### Activity
Return each entry exactly, with none missing.
------
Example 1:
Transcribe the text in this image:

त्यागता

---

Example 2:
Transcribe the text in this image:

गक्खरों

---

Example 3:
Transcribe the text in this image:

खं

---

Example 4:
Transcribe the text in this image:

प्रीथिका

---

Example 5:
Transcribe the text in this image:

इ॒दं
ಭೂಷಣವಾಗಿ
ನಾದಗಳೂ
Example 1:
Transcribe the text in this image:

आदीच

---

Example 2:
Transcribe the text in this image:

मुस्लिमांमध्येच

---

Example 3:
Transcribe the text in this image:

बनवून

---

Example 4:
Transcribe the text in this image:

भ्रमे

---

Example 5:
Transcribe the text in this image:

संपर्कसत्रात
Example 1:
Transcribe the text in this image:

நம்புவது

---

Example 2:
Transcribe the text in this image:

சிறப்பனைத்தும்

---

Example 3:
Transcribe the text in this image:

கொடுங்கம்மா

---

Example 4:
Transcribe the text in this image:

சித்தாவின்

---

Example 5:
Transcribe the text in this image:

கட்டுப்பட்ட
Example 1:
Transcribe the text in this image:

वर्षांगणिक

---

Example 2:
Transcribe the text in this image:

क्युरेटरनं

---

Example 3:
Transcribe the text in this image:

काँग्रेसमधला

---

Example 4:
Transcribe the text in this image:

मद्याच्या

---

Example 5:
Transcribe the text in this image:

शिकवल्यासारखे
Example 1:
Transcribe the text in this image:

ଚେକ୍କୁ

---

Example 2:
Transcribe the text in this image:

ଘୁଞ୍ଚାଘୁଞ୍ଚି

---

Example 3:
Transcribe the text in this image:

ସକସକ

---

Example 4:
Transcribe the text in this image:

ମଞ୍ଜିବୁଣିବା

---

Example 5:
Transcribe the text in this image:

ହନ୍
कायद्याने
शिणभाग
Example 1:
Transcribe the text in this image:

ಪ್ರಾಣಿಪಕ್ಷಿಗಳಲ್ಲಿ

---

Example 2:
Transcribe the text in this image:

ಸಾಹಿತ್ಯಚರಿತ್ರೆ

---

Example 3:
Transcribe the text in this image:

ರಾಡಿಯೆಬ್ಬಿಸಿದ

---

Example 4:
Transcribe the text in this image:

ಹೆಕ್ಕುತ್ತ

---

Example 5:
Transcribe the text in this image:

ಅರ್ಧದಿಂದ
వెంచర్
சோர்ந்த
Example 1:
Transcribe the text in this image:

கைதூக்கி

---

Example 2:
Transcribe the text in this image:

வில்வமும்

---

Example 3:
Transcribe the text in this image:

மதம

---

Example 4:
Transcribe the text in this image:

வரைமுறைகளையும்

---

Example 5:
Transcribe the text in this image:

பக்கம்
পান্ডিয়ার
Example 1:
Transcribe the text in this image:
------
### Result of this exercise
Example 1:
Transcribe the text in this image:

त्यागता

---

Example 2:
Transcribe the text in this image:

गक्खरों

---

Example 3:
Transcribe the text in this image:

खं

---

Example 4:
Transcribe the text in this image:

प्रीथिका

---

Example 5:
Transcribe the text in this image:

इ॒दं
ಭೂಷಣವಾಗಿ
ನಾದಗಳೂ
Example 1:
Transcribe the text in this image:

आदीच

---

Example 2:
Transcribe the text in this image:

मुस्लिमांमध्येच

---

Example 3:
Transcribe the text in this image:

बनवून

---

Example 4:
Transcribe the text in this image:

भ्रमे

---

Example 5:
Transcribe the text in this image:

संपर्कसत्रात
Example 1:
Transcribe the text in this image:

நம்புவது

---

Example 2:
Transcribe the text in this image:

சிறப்பனைத்தும்

---

Example 3:
Transcribe the text in this image:

கொடுங்கம்மா

---

Example 4:
Transcribe the text in this image:

சித்தாவின்

---

Example 5:
Transcribe the text in this image:

கட்டுப்பட்ட
Example 1:
Transcribe the text in this image:

वर्षांगणिक

---

Example 2:
Transcribe the text in this image:

क्युरेटरनं

---

Example 3:
Transcribe the text in this image:

काँग्रेसमधला

---

Example 4:
Transcribe the text in this image:

मद्याच्या

---

Example 5:
Transcribe the text in this image:

शिकवल्यासारखे
Example 1:
Transcribe the text in this image:

ଚେକ୍କୁ

---

Example 2:
Transcribe the text in this image:

ଘୁଞ୍ଚାଘୁଞ୍ଚି

---

Example 3:
Transcribe the text in this image:

ସକସକ

---

Example 4:
Transcribe the text in this image:

ମଞ୍ଜିବୁଣିବା

---

Example 5:
Transcribe the text in this image:

ହନ୍
कायद्याने
शिणभाग
Example 1:
Transcribe the text in this image:

ಪ್ರಾಣಿಪಕ್ಷಿಗಳಲ್ಲಿ

---

Example 2:
Transcribe the text in this image:

ಸಾಹಿತ್ಯಚರಿತ್ರೆ

---

Example 3:
Transcribe the text in this image:

ರಾಡಿಯೆಬ್ಬಿಸಿದ

---

Example 4:
Transcribe the text in this image:

ಹೆಕ್ಕುತ್ತ

---

Example 5:
Transcribe the text in this image:

ಅರ್ಧದಿಂದ
వెంచర్
சோர்ந்த
Example 1:
Transcribe the text in this image:

கைதூக்கி

---

Example 2:
Transcribe the text in this image:

வில்வமும்

---

Example 3:
Transcribe the text in this image:

மதம

---

Example 4:
Transcribe the text in this image:

வரைமுறைகளையும்

---

Example 5:
Transcribe the text in this image:

பக்கம்
পান্ডিয়ার
Example 1:
Transcribe the text in this image:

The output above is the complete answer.